今月のテーマは、advintageの秋の風物詩にもなってきた、"The Art of Aging"。作為のない、時の流れと偶然が作り出す芸術的な文字盤にフォーカス。
ヴィンテージデニムの美しい褪色、襤褸の芸術的なほつれなどともリンクする美意識。この美意識こそが、元は大量生産品である腕時計を一点物たらしめている要素なのですが、実は日本人が世界にインフォームしたということはあまり知られていないかもしれません。
ヴィンテージデニムの色落ちの奥深さが日本からの逆輸入を通して米国で人気を博したのと同様、文字盤の日焼けや経年変化の美しさも日本人発と言われています。自然の変化に美を見出す我々の国民性がそうした特殊な美意識を生むのかもしれませんが、これによって欧米を含むヴィンテージウォッチ市場も一変しました。

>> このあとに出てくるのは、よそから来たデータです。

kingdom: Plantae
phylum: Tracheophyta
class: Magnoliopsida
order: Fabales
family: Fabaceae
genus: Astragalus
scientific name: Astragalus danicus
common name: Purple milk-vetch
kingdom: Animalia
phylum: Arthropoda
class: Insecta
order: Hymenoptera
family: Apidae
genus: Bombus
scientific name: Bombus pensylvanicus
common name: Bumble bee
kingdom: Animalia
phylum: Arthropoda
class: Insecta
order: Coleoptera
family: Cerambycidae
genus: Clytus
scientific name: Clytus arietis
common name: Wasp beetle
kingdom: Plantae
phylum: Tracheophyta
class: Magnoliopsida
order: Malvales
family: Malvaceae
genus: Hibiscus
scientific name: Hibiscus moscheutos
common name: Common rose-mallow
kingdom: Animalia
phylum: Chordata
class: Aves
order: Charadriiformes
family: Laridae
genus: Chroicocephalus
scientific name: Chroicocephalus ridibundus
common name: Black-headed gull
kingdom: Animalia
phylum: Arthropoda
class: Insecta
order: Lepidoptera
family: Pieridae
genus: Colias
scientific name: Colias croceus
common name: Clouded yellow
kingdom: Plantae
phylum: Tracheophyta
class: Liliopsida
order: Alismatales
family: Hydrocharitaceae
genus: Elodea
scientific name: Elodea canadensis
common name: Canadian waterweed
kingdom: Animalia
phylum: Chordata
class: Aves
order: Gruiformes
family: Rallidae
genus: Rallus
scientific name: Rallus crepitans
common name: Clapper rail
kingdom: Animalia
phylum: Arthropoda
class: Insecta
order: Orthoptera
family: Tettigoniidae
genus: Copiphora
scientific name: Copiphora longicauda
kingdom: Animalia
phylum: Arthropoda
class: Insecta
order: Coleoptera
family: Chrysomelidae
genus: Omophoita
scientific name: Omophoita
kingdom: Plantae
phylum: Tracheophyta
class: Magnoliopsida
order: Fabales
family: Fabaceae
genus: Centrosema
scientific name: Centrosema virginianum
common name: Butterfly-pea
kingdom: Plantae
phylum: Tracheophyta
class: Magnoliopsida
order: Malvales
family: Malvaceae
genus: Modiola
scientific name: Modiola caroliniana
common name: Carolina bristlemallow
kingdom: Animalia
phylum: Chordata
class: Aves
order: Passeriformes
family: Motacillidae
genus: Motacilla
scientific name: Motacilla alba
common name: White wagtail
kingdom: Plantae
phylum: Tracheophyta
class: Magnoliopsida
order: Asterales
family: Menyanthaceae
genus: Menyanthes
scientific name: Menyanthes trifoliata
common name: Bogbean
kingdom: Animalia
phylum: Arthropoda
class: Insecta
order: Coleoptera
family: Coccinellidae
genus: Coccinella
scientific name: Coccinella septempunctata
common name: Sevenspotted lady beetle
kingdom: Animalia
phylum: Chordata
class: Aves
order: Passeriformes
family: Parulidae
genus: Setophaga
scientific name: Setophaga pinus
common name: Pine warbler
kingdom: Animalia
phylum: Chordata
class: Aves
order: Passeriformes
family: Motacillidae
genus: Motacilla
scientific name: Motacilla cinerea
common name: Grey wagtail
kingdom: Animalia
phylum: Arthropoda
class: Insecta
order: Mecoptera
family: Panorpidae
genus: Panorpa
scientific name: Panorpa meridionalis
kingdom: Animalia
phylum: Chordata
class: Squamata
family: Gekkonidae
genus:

そもそも欧米では昔から、腕時計のオーバーホールの際、汚れた文字盤も交換したりリフィニッシュして綺麗に直したりすることも修理の一環として行われていましたが、現在世界のヴィンテージウォッチ市場では、それは価値を貶めてしまう行為として一般的な認知されましたし、極端に日焼けが進行したものは「トロピカルダイヤル」と呼ばれ珍重されています。
ひとつひとつの腕時計は、当時大量に生産されていましたが、それらが現在までたどり着くまでには様々な異なる背景が存在します。今回セレクトした腕時計たちは、まるで一人一人の人間のように、非常に表情豊かです。ぜひこの機会にその奇跡的な芸術をお楽しみください。